Al Banna, also known as Abu Ayman Al Masri, is the last surviving founding member of Al Qaeda in the Arabian Peninsula (Aqap), the US State Department said.
He was its chief of security and provided military and security guidance.
“In a 2010 article for Aqap’s English-language online magazine, Al Banna described the September 11, 2001 terrorist attacks on the United States as virtuous and threatened to target Americans worldwide in response to US actions overseas,” the State Department said.
It appealed for information on Al Banna through its Rewards for Justice programme on Thursday.
The US officially designated Al Banna as a terrorist in June 2017.
The State Department said Aqap, which was designated as a terrorist group in 2010, has taken aim at local, US, and western interests in the Arabian Peninsula, as well as abroad.
The group has claimed responsibility for a number terrorist attacks, including the January 2015 assault on the offices of satirical newspaper Charlie Hebdo in Paris that killed 12 people.
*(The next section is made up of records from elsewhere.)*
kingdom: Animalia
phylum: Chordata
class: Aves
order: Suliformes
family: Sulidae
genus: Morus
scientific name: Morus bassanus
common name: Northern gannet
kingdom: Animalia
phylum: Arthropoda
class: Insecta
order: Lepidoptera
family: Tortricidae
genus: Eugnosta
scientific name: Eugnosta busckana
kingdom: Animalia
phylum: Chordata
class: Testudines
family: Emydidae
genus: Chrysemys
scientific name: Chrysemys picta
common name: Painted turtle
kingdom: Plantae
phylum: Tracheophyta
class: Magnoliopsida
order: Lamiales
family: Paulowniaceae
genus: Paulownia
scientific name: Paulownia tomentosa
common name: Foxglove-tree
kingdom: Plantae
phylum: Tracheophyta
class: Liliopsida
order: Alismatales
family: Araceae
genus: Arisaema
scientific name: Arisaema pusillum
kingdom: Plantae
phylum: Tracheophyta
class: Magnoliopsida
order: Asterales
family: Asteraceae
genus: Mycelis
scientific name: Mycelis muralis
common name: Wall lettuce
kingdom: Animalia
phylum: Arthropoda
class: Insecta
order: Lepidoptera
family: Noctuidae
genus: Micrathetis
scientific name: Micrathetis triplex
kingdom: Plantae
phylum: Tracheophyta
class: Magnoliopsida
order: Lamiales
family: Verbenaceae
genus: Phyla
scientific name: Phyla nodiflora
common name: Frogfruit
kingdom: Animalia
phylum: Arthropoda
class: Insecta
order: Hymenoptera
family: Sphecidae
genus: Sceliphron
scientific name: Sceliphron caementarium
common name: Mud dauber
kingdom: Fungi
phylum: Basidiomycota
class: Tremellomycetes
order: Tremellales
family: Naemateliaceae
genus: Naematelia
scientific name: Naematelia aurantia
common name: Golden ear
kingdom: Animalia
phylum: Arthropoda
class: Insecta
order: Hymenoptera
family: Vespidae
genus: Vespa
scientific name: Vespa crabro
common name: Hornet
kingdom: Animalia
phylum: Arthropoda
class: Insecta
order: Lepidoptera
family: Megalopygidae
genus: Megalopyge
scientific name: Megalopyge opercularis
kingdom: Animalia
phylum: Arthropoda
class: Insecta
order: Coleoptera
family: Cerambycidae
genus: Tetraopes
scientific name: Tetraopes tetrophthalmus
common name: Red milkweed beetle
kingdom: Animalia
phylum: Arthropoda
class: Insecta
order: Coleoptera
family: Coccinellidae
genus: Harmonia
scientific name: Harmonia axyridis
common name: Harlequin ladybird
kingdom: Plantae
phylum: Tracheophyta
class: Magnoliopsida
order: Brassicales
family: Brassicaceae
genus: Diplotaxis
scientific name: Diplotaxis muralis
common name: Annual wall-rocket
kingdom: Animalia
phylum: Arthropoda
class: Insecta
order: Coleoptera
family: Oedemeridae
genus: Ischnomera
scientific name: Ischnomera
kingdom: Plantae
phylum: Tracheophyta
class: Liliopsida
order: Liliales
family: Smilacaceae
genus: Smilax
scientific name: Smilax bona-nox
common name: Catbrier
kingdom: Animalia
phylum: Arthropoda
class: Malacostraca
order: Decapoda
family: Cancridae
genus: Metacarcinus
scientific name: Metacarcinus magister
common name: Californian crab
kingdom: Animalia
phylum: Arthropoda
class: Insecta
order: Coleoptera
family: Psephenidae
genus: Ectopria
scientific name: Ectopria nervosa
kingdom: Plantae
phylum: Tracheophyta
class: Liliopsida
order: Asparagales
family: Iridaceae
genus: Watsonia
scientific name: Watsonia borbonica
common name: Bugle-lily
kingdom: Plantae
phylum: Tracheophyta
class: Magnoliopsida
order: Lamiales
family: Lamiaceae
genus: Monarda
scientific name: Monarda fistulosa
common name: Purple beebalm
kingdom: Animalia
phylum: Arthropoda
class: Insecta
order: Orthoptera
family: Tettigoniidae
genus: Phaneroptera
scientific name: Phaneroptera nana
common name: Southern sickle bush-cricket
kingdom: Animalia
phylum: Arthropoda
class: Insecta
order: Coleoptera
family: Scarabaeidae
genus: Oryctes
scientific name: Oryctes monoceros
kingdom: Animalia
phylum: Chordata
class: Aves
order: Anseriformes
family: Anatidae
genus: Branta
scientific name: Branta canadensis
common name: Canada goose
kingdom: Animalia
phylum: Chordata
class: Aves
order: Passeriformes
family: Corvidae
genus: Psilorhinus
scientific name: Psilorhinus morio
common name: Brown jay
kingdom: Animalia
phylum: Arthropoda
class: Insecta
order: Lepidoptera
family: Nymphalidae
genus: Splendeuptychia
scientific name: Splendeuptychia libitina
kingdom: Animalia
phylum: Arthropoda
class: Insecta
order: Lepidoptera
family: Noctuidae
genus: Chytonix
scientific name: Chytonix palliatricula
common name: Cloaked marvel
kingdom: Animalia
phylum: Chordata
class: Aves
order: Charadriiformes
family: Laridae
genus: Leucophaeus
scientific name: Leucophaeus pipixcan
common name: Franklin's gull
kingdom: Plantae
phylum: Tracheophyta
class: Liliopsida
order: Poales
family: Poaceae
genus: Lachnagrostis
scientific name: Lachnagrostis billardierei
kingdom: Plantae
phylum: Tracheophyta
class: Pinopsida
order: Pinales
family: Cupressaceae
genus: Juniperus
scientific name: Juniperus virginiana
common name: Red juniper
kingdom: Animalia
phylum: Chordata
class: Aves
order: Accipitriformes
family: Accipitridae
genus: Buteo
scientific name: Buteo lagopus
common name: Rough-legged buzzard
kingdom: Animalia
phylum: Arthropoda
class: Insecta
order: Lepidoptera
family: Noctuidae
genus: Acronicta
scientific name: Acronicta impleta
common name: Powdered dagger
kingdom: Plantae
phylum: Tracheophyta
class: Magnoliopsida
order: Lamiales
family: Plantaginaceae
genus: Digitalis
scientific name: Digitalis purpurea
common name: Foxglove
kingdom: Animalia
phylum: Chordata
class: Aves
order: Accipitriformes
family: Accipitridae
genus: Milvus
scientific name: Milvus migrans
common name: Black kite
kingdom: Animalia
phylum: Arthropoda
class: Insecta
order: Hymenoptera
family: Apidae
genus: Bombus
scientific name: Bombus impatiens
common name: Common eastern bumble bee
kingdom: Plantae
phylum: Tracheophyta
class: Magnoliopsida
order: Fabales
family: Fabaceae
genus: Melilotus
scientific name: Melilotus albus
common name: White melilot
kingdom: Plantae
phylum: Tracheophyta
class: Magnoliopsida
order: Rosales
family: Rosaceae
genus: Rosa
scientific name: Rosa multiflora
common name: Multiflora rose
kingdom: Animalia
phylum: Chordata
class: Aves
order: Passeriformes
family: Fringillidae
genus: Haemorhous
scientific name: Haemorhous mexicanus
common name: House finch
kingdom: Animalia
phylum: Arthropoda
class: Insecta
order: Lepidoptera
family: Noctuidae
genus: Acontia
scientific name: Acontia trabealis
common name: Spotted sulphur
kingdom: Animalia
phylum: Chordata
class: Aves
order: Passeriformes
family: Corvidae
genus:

Before joining Aqap, Al Banna was a leader of the Egyptian Islamic Jihad group in Yemen from 1996 to 1998 and was in charge of training and intelligence operations.
He is believed to have planned the 1993 assassination attempt on former Egyptian prime minister Atef Sedky before fleeing to Yemen and joining Al Qaeda.
Al Banna has survived repeated US attempts to kill him with missiles fired from drones.
In October 2011, the Pentagon claimed that he was killed with six other people, but this proved to be wrong.
Al Qaeda remains active in Yemen, and is suspected to have carried out the attack on a security post in the south in September that led to the deaths of at least 21 Yemeni troops.